Morgengedanken zum 20. Juli

by Alexander Will

Claus Philip Maria Schenk Graf von Stauffenberg (*15. November 1907, †21. Juli 1944)

Claus Philip Maria Schenk Graf von Stauffenberg um 1926 (*15. November 1907, †21. Juli 1944)

 

Der 20. Juli 1944 ist ein Schlüsseldatum der jüngeren deutschen Geschichte. Deutsche Offiziere versuchten den Tyrannen-Mord, scheiterten unglücklich und zahlten für diesen Versuch mit ihrem Leben.  Es gibt für die Ausnahmestellung dieses Tages  mehr als einen Grund. Der wichtigste besteht in der Tatsache, daß die Tat der Männer des 20. Juli heute eine positive Identifikation mit dem Konzept der Nation ermöglicht. Doch lehrt uns das Handeln und Sterben dieser Männer noch viel mehr mehr. Es wäre etwa an diese Lektionen zu denken, die es zu verinnerlichen gilt:

Die preußische Tradition bewahrte die Männer um Stauffenberg letztlich vor dem Sturz in den moralischen Abgrund: Die Attentäter erhielten sich das Selbstverständnis des preußischen Offiziers. Bei allem Gehorsam gab es für sie Grenzen dieses Gehorsams, die zu überschreiten verboten war. Jemand hat dies einmal als Haltung bezeichnet, die ,,Ungnade wählt, wo Gehorsam keine Ehre bringt“. Es wäre ein Segen gewesen, wenn es mehr Offiziere gegeben hätte, die so gedacht hätten. Es wäre ein Segen, wenn diese Haltung heute im deutschen Zivil-Leben weitere Verbreitung erführe.

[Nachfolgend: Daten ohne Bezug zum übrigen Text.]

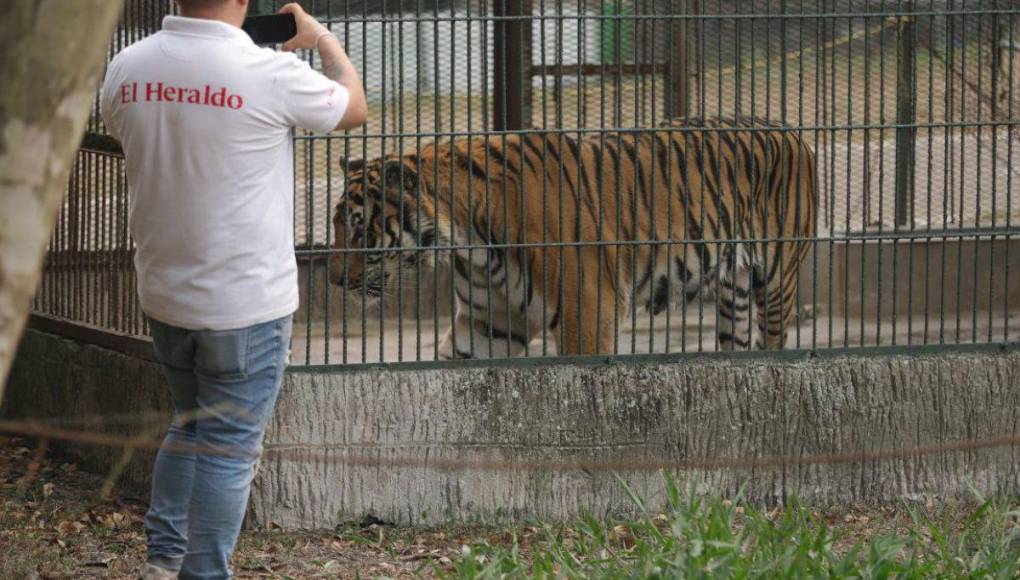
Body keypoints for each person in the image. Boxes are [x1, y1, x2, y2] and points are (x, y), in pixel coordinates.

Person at [100, 0, 366, 577]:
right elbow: (354, 108)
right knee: (228, 447)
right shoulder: (267, 73)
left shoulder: (127, 65)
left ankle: (164, 561)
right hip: (246, 303)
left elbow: (130, 138)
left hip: (166, 292)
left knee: (190, 422)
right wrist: (321, 40)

Es gibt keine ,,Schwarmintelligenz“. Es gibt aber eine Schwarmdummheit: Es war die individuelle Entscheidung eines jeden Verschwörers, sich gegen das Kollektiv aufzulehnen. Das Kollektiv – das deutsche Volk des Jahres 1944 – befand sich auf dem direkten Marsch in den Untergang. Die angebliche Intelligenz der Masse vermochte dies nicht zu erkennen. Die jedem Kollektiv innewohnenende Dummheit jedoch hatte zur Folge, daß die Masse dem Gefreiten Hitler bis zur endgültigen Niederlage folgte. Die Verschwörer des 20. Juli mußten sich als Grundvoraussetzung ihrer Tat von eben diesem Kollektiv emanzipieren und wieder zu Individuen werden. Es ist kein Widerspruch, daß diese Männer ihr Ethos  aus einer ganzen Reihe von Bindungen schöpften, waren all diese, seien sie religiöser, philosophischer oder militärischer Natur gewesen, doch freiwillig eingegangen. Wie hartnäckig Schwarmdummheit sein kann, zeigt sich in der Bewertung der Männer des 20. Juli. Bis weit in die 60er Jahre hinein galten sie dem deutschen Kollektiv als verabscheuungswürdige Verräter.

Das Recht auf Irrtum besteht: Eine große Zahl der Verschwörer von 1944 stand den Nationalsozialismus 1933 keineswegs kritisch gegenüber. Elf Jahre danach kamen diese Menschen aber zu einem Entschluß, der auch das Bekenntnis zu einem persönlichen Irrtum beinhaltete. Wer hat das Recht, angesichts des Preises, der für diesen Entschluß gezahlt wurde, sie als unverbesserliche Nazis an den Pranger zu stellen? Die deutsche Linke entblödet sich nicht, genau dies zu tun. Man verneint damit den Gedanken, daß sich der Mensch entwickeln kann, daß er ein Wesen ist, dem Metamorphosen eigen sind.

Der Mensch rechtfertigt sich nur durch seine Taten: Es kommt daher letztlich nur darauf an, durch welche Taten der Mensch diese Welt in die eine oder andere Richtung bewegt. Ideologien wie Nationalsozialismus, Kommunismus und jede andere Art des Kollektivismus fragen dagegen nach der Gesinnung des Menschen. Das macht ihn letztendlich zum Sklaven dieser Ideologien und im Extremfall zum willigen Werkzeug beliebiger Abscheulichkeiten. Wer sich davon löst, findet sich am Beginn des Weges der Männer des 20. Juli wieder.

Es gibt ein Recht, Tyrannen zu töten: Sind die Verhältnisse mörderisch geworden, gibt es keinen anderen Ausweg, dann hat auch politische Gewalt eine Berechtigung. In einem solchen Fall führt Pazifismus in eine Sackgasse, an deren Ende sich nur noch höhere Leichenberge türmen.